Nel medio termine il ricorso a
politiche monetarie e fiscali sempre più aggressive aumenterà le attese di inflazione e non potrà fare bene ai bond. Nel breve, tuttavia, il Qe europeo e giapponese, schiacciando sotto zero i rendimenti dei governativi, continuerà a spingere molti investitori a cercare rifugio nei Treasuries e manterrà quindi compressa la curva americana. Con la curva sempre più piatta avrà via via meno senso stare su scadenze lunghe.
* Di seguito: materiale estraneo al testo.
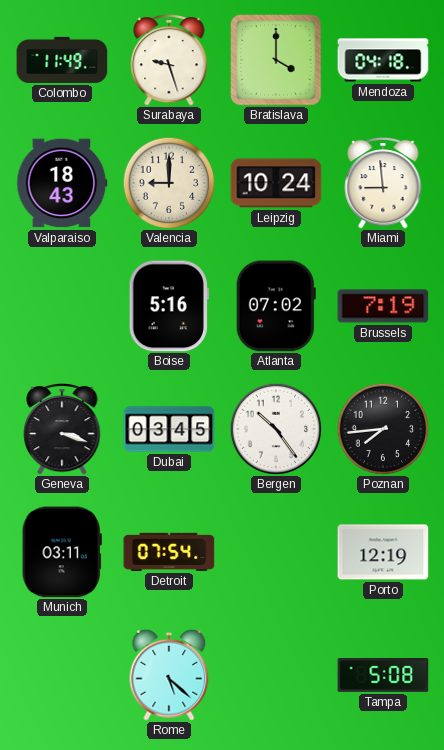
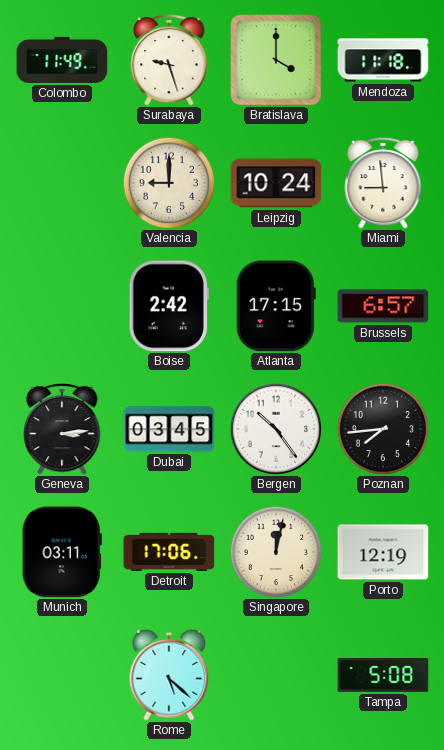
Mendoza: 04:18 -> 11:18
Valparaiso: 18:43 -> none
Boise: 5:16 -> 2:42
Atlanta: 07:02 -> 17:15
Brussels: 7:19 -> 6:57
Geneva: 3:18 -> 3:14
Detroit: 07:54 -> 17:06
Singapore: none -> 12:02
Per le borse la prospettiva di politiche ancora più espansive è ovviamente positiva fino a quando queste politiche non si tradurranno in tassi più alti. E fino alle
elezioni americane di novembre è ben difficile che i tassi salgano.
Ultimo punto.
Perché in gennaio i mercati si sono mostrati insofferenti rispetto alla Cina, alla geopolitica, al petrolio mentre oggi incassano con un sorriso Brexit e il renminbi ai minimi? La differenza non è nelle risposte monetarie (che ci furono anche in febbraio e marzo) ma nell'economia americana, allora debole e oggi in buona salute. Teniamolo presente per il futuro e per le prossime scadenze referendarie ed elettorali di autunno e primavera.